> [TASK REQUIREMENTS]:
1. Answer these from the Church Commissioners article:
(a) What was the Commissioners' total return on investments in 2015?
(b) How much did the Commissioners spend on charitable work in 2015?
(c) What average return did the property portfolio earn?
2. In one to three sentences, explain why the Church Commissioners article says investors are nervous.
3. Extend the Church Commissioners article from its last sentence.
━━━━━ PASSAGE TO READ
Monday, 16 May 2016

Church Commissioners announce total 2015 return on investments at 8.2%

Updated Monday night

The Church Commissioners have issued their annual report for 2015 this morning, and the following accompanying press release.

Church Commissioners announce total 2015 return on investments at 8.2%

The Church Commissioners for England have announced their latest financial results with the publication of their annual report.

The Church Commissioners’ total return on their investments in 2015 was 8.2 per cent, exceeding their long-term target rate by 2%. Over the past 30 years the fund has achieved an average return of 9.7% per annum. After taking account of expenditure, the fund has grown from £2.4bn at the start of 1995 to £7.0 billion at the end of 2015.

In 2015, the charitable expenditure of the Commissioners was £218.5 million, accounting for 15% of the Church’s overall mission and ministry costs. Commissioners-funded projects ranged from clubs and drop-ins to youth work and food bank hubs, all supported by local churches.

Andrew Brown, Secretary of the Church Commissioners, said: “I want to congratulate the investment team for the continued strong performance, delivering more than 8% in a challenging financial climate. Without this leadership and good stewardship it would not be possible to support the Church as we do. But we must not forget the generous support from parishes, dioceses and cathedrals which provide around three quarters of the Church’s annual spending on ministry and mission.”

First Church Estates Commissioner, Sir Andreas Whittam Smith also congratulated the long-term performance but warned of harder times ahead due to the nervousness of investors: “The Commissioners’ fund has grown by an annual average of 9.7% over the past thirty years compared with an annual inflation rate during the same period of 3.4%,” he said. “Unfortunately it may be harder in the future to achieve such a satisfactory performance. My message to the wider Church is – don’t count on it. The nervousness of investors is explained by the feeling that governments have lost the power to reverse any slowdown in economic activity. In earlier time they would reduce interest rates, but now that rates hover around zero, that remedy is unavailable.”

Examples of funding provided in the report include:

  • Supporting ministry costs in dioceses with fewer resources
  • Providing funds to support strategic mission activities including:
  • Strategic Development Funding for large scale projects amounting to more than £6m, such as the Growing Younger initiative in Birmingham Diocese;
  • Supporting new churches to be planted across the country from a new City Centre Resourcing Churches fund, such as St Swithin’s, Lincoln;
  • Pioneering church workers in new communities such as the Olympic Park in Stratford, East London and a new housing estate in Exeter.

Growth and diversification

Notable performance was once again delivered in property, private equity and timber. The property markets in which the Commissioners are invested were strong across the board and their property portfolio totalled just less than £2bn at the end of 2015 with an average return of 14.4%, generated through active management of a high quality set of properties.
━━━━━━━━━━
━━━━━ ENTRIES SHOWN
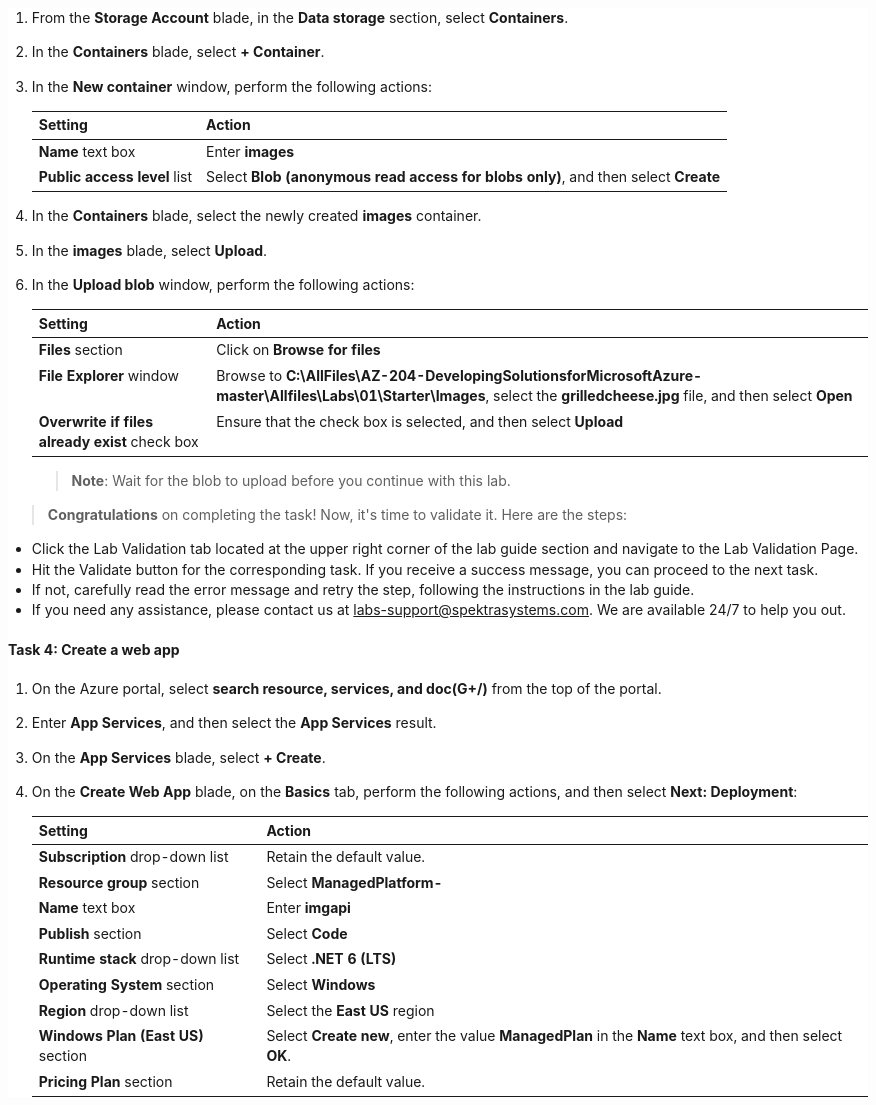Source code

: 1. From the **Storage Account** blade, in the **Data storage** section, select **Containers**.

1. In the **Containers** blade, select **+ Container**.

1. In the **New container** window, perform the following actions:

    | Setting                         | Action                                                       |
    | ------------------------------- | ------------------------------------------------------------ |
    | **Name** text box | Enter **images**                                   |
    | **Public access level** list      | Select **Blob (anonymous read access for blobs only)**, and then select **Create** |

1. In the **Containers** blade, select the newly created **images** container.

1. In the **images** blade, select **Upload**.

1. In the **Upload blob** window, perform the following actions:

    | Setting                         | Action                                                       |
    | ------------------------------- | ------------------------------------------------------------ |
    | **Files** section | Click on **Browse for files**                                    |
    | **File Explorer** window      | Browse to **C:\\AllFiles\\AZ-204-DevelopingSolutionsforMicrosoftAzure-master\\Allfiles\\Labs\\01\\Starter\\Images**, select the               **grilledcheese.jpg** file, and then select **Open** |
    | **Overwrite if files already exist** check box | Ensure that the check box is selected, and then select **Upload**                                |

    > **Note**: Wait for the blob to upload before you continue with this lab.
    
 > **Congratulations** on completing the task! Now, it's time to validate it. Here are the steps:

 - Click the Lab Validation tab located at the upper right corner of the lab guide section and navigate to the Lab Validation Page.
 - Hit the Validate button for the corresponding task. If you receive a success message, you can proceed to the next task. 
 - If not, carefully read the error message and retry the step, following the instructions in the lab guide.
 - If you need any assistance, please contact us at labs-support@spektrasystems.com. We are available 24/7 to help you out.

#### Task 4: Create a web app

1. On the Azure portal, select **search resource, services, and doc(G+/)** from the top of the portal.

1. Enter **App Services**, and then select the **App Services** result.

1. On the **App Services** blade, select **+ Create**.

1. On the **Create Web App** blade, on the **Basics** tab, perform the following actions, and then select **Next: Deployment**:

    | Setting                         | Action                                                       |
    | ------------------------------- | ------------------------------------------------------------ |
    | **Subscription** drop-down list | Retain the default value.                                    |
    | **Resource group** section      | Select **ManagedPlatform-<inject key="DeploymentID" enableCopy="false"/>** |
    | **Name** text box | Enter **imgapi<inject key="DeploymentID" enableCopy="false"/>** |
    | **Publish** section | Select **Code** |
    | **Runtime stack** drop-down list | Select **.NET 6 (LTS)** |
    | **Operating System** section       | Select **Windows**                                         |
    | **Region** drop-down list          | Select the **East US** region                              |
    | **Windows Plan (East US)** section | Select **Create new**, enter the value **ManagedPlan** in the **Name** text box, and then select **OK**. |
    | **Pricing Plan** section           | Retain the default value.                                    |
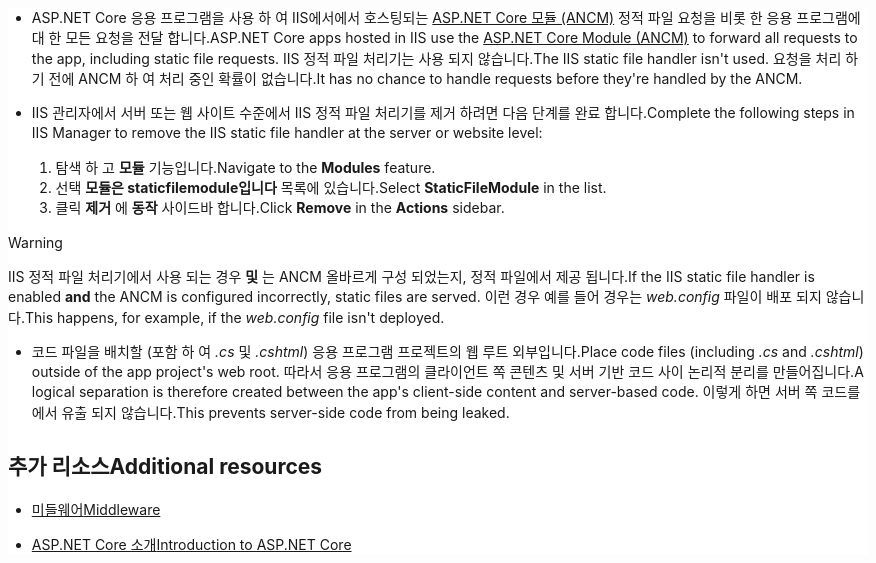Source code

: * <span data-ttu-id="ebc37-238">ASP.NET Core 응용 프로그램을 사용 하 여 IIS에서에서 호스팅되는 [ASP.NET Core 모듈 (ANCM)](xref:fundamentals/servers/aspnet-core-module) 정적 파일 요청을 비롯 한 응용 프로그램에 대 한 모든 요청을 전달 합니다.</span><span class="sxs-lookup"><span data-stu-id="ebc37-238">ASP.NET Core apps hosted in IIS use the [ASP.NET Core Module (ANCM)](xref:fundamentals/servers/aspnet-core-module) to forward all requests to the app, including static file requests.</span></span> <span data-ttu-id="ebc37-239">IIS 정적 파일 처리기는 사용 되지 않습니다.</span><span class="sxs-lookup"><span data-stu-id="ebc37-239">The IIS static file handler isn't used.</span></span> <span data-ttu-id="ebc37-240">요청을 처리 하기 전에 ANCM 하 여 처리 중인 확률이 없습니다.</span><span class="sxs-lookup"><span data-stu-id="ebc37-240">It has no chance to handle requests before they're handled by the ANCM.</span></span>

* <span data-ttu-id="ebc37-241">IIS 관리자에서 서버 또는 웹 사이트 수준에서 IIS 정적 파일 처리기를 제거 하려면 다음 단계를 완료 합니다.</span><span class="sxs-lookup"><span data-stu-id="ebc37-241">Complete the following steps in IIS Manager to remove the IIS static file handler at the server or website level:</span></span>
    1. <span data-ttu-id="ebc37-242">탐색 하 고 **모듈** 기능입니다.</span><span class="sxs-lookup"><span data-stu-id="ebc37-242">Navigate to the **Modules** feature.</span></span>
    1. <span data-ttu-id="ebc37-243">선택 **모듈은 staticfilemodule입니다** 목록에 있습니다.</span><span class="sxs-lookup"><span data-stu-id="ebc37-243">Select **StaticFileModule** in the list.</span></span>
    1. <span data-ttu-id="ebc37-244">클릭 **제거** 에 **동작** 사이드바 합니다.</span><span class="sxs-lookup"><span data-stu-id="ebc37-244">Click **Remove** in the **Actions** sidebar.</span></span>

> [!WARNING]
> <span data-ttu-id="ebc37-245">IIS 정적 파일 처리기에서 사용 되는 경우 **및** 는 ANCM 올바르게 구성 되었는지, 정적 파일에서 제공 됩니다.</span><span class="sxs-lookup"><span data-stu-id="ebc37-245">If the IIS static file handler is enabled **and** the ANCM is configured incorrectly, static files are served.</span></span> <span data-ttu-id="ebc37-246">이런 경우 예를 들어 경우는 *web.config* 파일이 배포 되지 않습니다.</span><span class="sxs-lookup"><span data-stu-id="ebc37-246">This happens, for example, if the *web.config* file isn't deployed.</span></span>

* <span data-ttu-id="ebc37-247">코드 파일을 배치할 (포함 하 여 *.cs* 및 *.cshtml*) 응용 프로그램 프로젝트의 웹 루트 외부입니다.</span><span class="sxs-lookup"><span data-stu-id="ebc37-247">Place code files (including *.cs* and *.cshtml*) outside of the app project's web root.</span></span> <span data-ttu-id="ebc37-248">따라서 응용 프로그램의 클라이언트 쪽 콘텐츠 및 서버 기반 코드 사이 논리적 분리를 만들어집니다.</span><span class="sxs-lookup"><span data-stu-id="ebc37-248">A logical separation is therefore created between the app's client-side content and server-based code.</span></span> <span data-ttu-id="ebc37-249">이렇게 하면 서버 쪽 코드를에서 유출 되지 않습니다.</span><span class="sxs-lookup"><span data-stu-id="ebc37-249">This prevents server-side code from being leaked.</span></span>

## <a name="additional-resources"></a><span data-ttu-id="ebc37-250">추가 리소스</span><span class="sxs-lookup"><span data-stu-id="ebc37-250">Additional resources</span></span>

* [<span data-ttu-id="ebc37-251">미들웨어</span><span class="sxs-lookup"><span data-stu-id="ebc37-251">Middleware</span></span>](xref:fundamentals/middleware)

* [<span data-ttu-id="ebc37-252">ASP.NET Core 소개</span><span class="sxs-lookup"><span data-stu-id="ebc37-252">Introduction to ASP.NET Core</span></span>](xref:index)
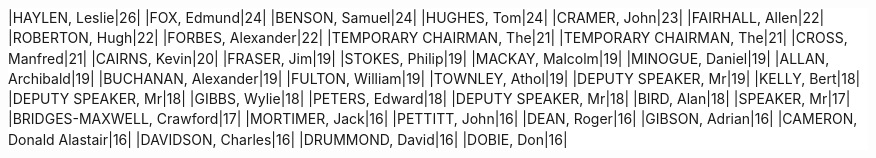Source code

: |HAYLEN, Leslie|26|
|FOX, Edmund|24|
|BENSON, Samuel|24|
|HUGHES, Tom|24|
|CRAMER, John|23|
|FAIRHALL, Allen|22|
|ROBERTON, Hugh|22|
|FORBES, Alexander|22|
|TEMPORARY CHAIRMAN, The|21|
|TEMPORARY CHAIRMAN, The|21|
|CROSS, Manfred|21|
|CAIRNS, Kevin|20|
|FRASER, Jim|19|
|STOKES, Philip|19|
|MACKAY, Malcolm|19|
|MINOGUE, Daniel|19|
|ALLAN, Archibald|19|
|BUCHANAN, Alexander|19|
|FULTON, William|19|
|TOWNLEY, Athol|19|
|DEPUTY SPEAKER, Mr|19|
|KELLY, Bert|18|
|DEPUTY SPEAKER, Mr|18|
|GIBBS, Wylie|18|
|PETERS, Edward|18|
|DEPUTY SPEAKER, Mr|18|
|BIRD, Alan|18|
|SPEAKER, Mr|17|
|BRIDGES-MAXWELL, Crawford|17|
|MORTIMER, Jack|16|
|PETTITT, John|16|
|DEAN, Roger|16|
|GIBSON, Adrian|16|
|CAMERON, Donald Alastair|16|
|DAVIDSON, Charles|16|
|DRUMMOND, David|16|
|DOBIE, Don|16|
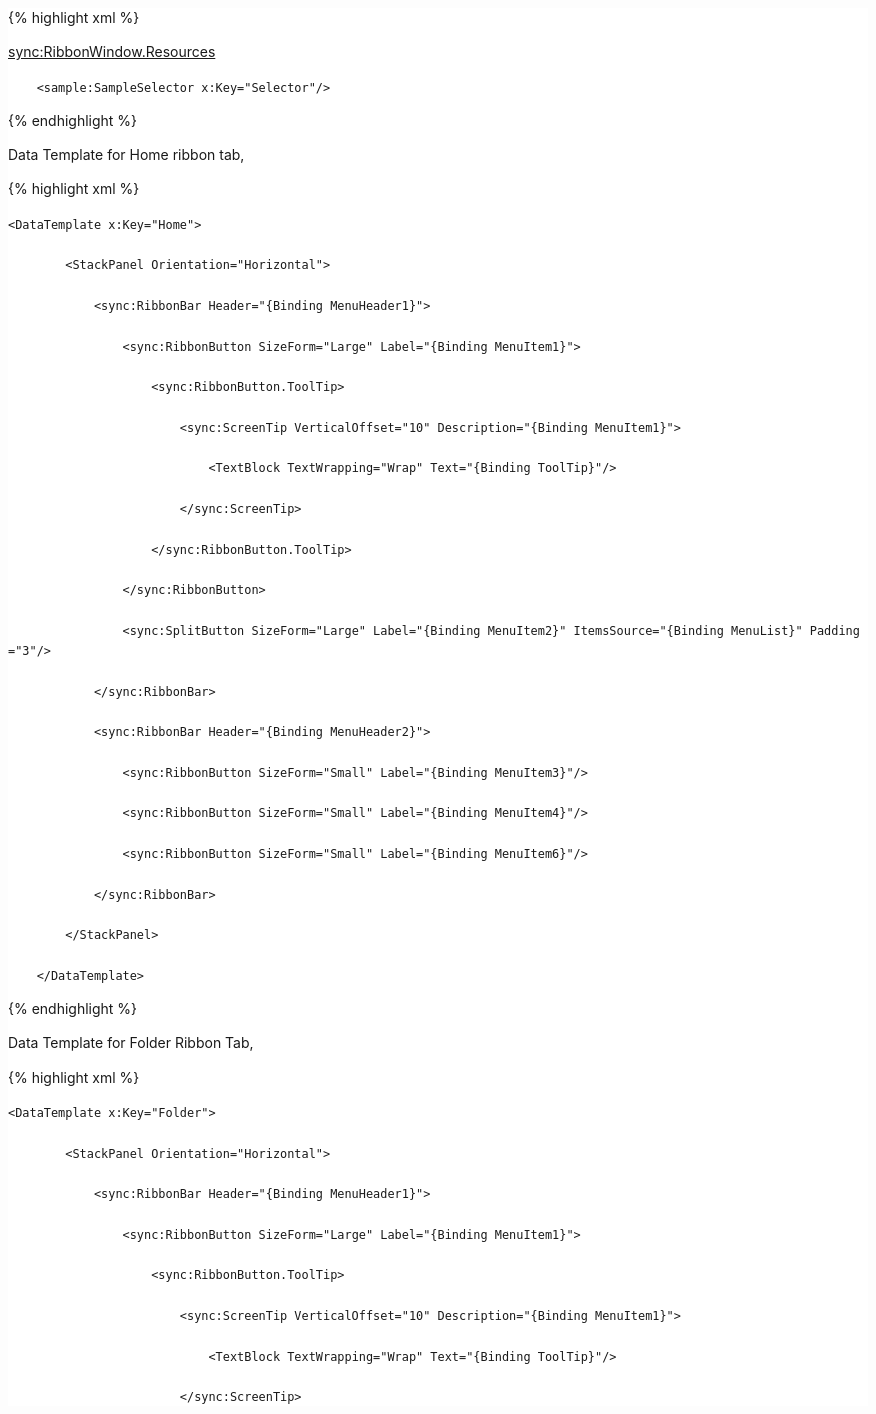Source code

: {% highlight xml %}

   <sync:RibbonWindow.Resources>

        <sample:SampleSelector x:Key="Selector"/>

 {% endhighlight %}









Data Template for Home ribbon tab,

{% highlight xml %}

    <DataTemplate x:Key="Home">

            <StackPanel Orientation="Horizontal">

                <sync:RibbonBar Header="{Binding MenuHeader1}">

                    <sync:RibbonButton SizeForm="Large" Label="{Binding MenuItem1}">

                        <sync:RibbonButton.ToolTip>

                            <sync:ScreenTip VerticalOffset="10" Description="{Binding MenuItem1}">

                                <TextBlock TextWrapping="Wrap" Text="{Binding ToolTip}"/>

                            </sync:ScreenTip>

                        </sync:RibbonButton.ToolTip>

                    </sync:RibbonButton>

                    <sync:SplitButton SizeForm="Large" Label="{Binding MenuItem2}" ItemsSource="{Binding MenuList}" Padding="3"/>

                </sync:RibbonBar>

                <sync:RibbonBar Header="{Binding MenuHeader2}">

                    <sync:RibbonButton SizeForm="Small" Label="{Binding MenuItem3}"/>

                    <sync:RibbonButton SizeForm="Small" Label="{Binding MenuItem4}"/>

                    <sync:RibbonButton SizeForm="Small" Label="{Binding MenuItem6}"/>

                </sync:RibbonBar>

            </StackPanel>

        </DataTemplate>

 {% endhighlight %}

 



Data Template for Folder Ribbon Tab,

{% highlight xml %}

    <DataTemplate x:Key="Folder">

            <StackPanel Orientation="Horizontal">

                <sync:RibbonBar Header="{Binding MenuHeader1}">

                    <sync:RibbonButton SizeForm="Large" Label="{Binding MenuItem1}">

                        <sync:RibbonButton.ToolTip>

                            <sync:ScreenTip VerticalOffset="10" Description="{Binding MenuItem1}">

                                <TextBlock TextWrapping="Wrap" Text="{Binding ToolTip}"/>

                            </sync:ScreenTip>

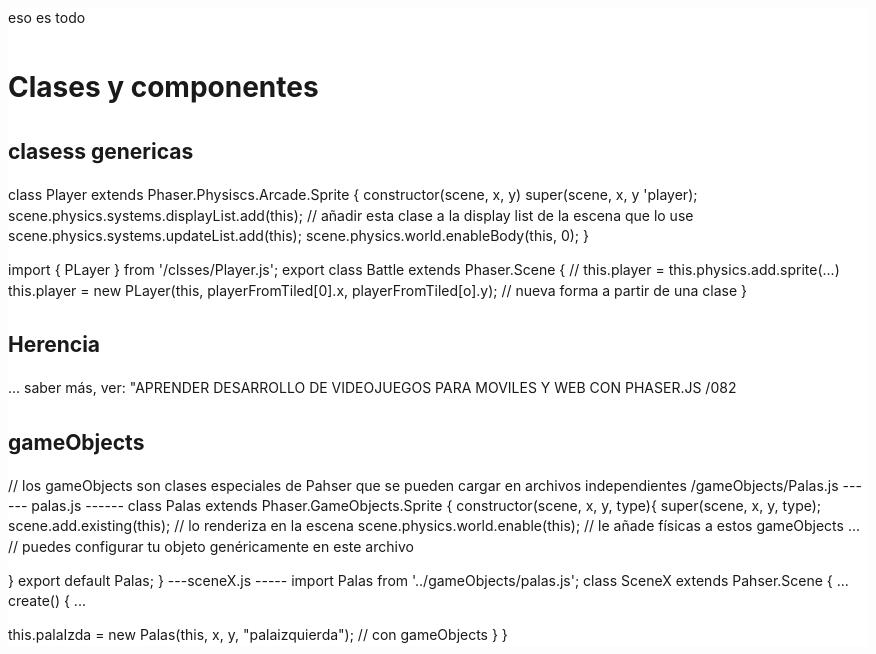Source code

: eso es todo

# Clases y componentes

## clasess genericas

class Player extends Phaser.Physiscs.Arcade.Sprite {
constructor(scene, x, y)
super(scene, x, y 'player);
scene.physics.systems.displayList.add(this); // añadir esta clase a la display list de la escena que lo use
scene.physics.systems.updateList.add(this);
scene.physics.world.enableBody(this, 0);
}

import { PLayer } from '/clsses/Player.js';
export class Battle extends Phaser.Scene {
// this.player = this.physics.add.sprite(...)
this.player = new PLayer(this, playerFromTiled[0].x, playerFromTiled[o].y); // nueva forma a partir de una clase
}

## Herencia

... saber más, ver: "APRENDER DESARROLLO DE VIDEOJUEGOS PARA MOVILES Y WEB CON PHASER.JS /082

## gameObjects

// los gameObjects son clases especiales de Pahser que se pueden cargar en archivos independientes
/gameObjects/Palas.js
------ palas.js ------
class Palas extends Phaser.GameObjects.Sprite {
constructor(scene, x, y, type){
super(scene, x, y, type);
scene.add.existing(this); // lo renderiza en la escena
scene.physics.world.enable(this); // le añade físicas a estos gameObjects
... // puedes configurar tu objeto genéricamente en este archivo

}
export default Palas;
}
---sceneX.js -----
import Palas from '../gameObjects/palas.js';
class SceneX extends Pahser.Scene {
...
create() {
...



this.palaIzda = new Palas(this, x, y, "palaizquierda"); // con gameObjects
}
}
━━━━━━━━━━
> [OUTPUTS BY TASK]:
1.
(a) 8.2 per cent.
(b) £218.5 million.
(c) 14.4%.

2. Investors feel that governments can no longer reverse an economic slowdown. In the past, governments would cut interest rates, but with rates now near zero, that remedy is no longer available.

3.
The private equity portfolio continued to grow in the year, bringing the total to £87.7million. These strategies generated a combined return of 20.2% in 2015.

The Church Commissioners continued to invest in forestry with two new holdings in Australia, bringing the total holdings to nearly 120,000 acres. The timberland and forestry portfolio delivered a total return of 13% in 2015.

Responsible investment

The Church Commissioners’ ambition is to be at the forefront of responsible investment practice. In 2015 the Commissioners adopted a new climate change policy, setting out a comprehensive approach to climate change including how we divest, how we seek low-carbon investments and how we engage with companies and public policy. The Church Commissioners are actively integrating environmental, social and governance (ESG) issues into investment analysis and decision-making.

Notable work in 2015 included the Commissioners’ role in the Aiming for A initiative and the success of the shareholder resolutions on climate change disclosure that the Commissioners co-filed with BP and Shell. These were overwhelmingly passed at both companies, with the support of their respective boards.

Notes

The annual report can be download here. The annual review can be downloaded here.

Andrew Brown, Secretary of the Church Commissioners has commented on 2015’s results. Audio is available here, and video here. (1 min).

Edward Mason, Head of Responsible Investment for the Church Commissioners, has commented on our responsible investment work in 2015. Audio is available here, and video here. (1:53 min)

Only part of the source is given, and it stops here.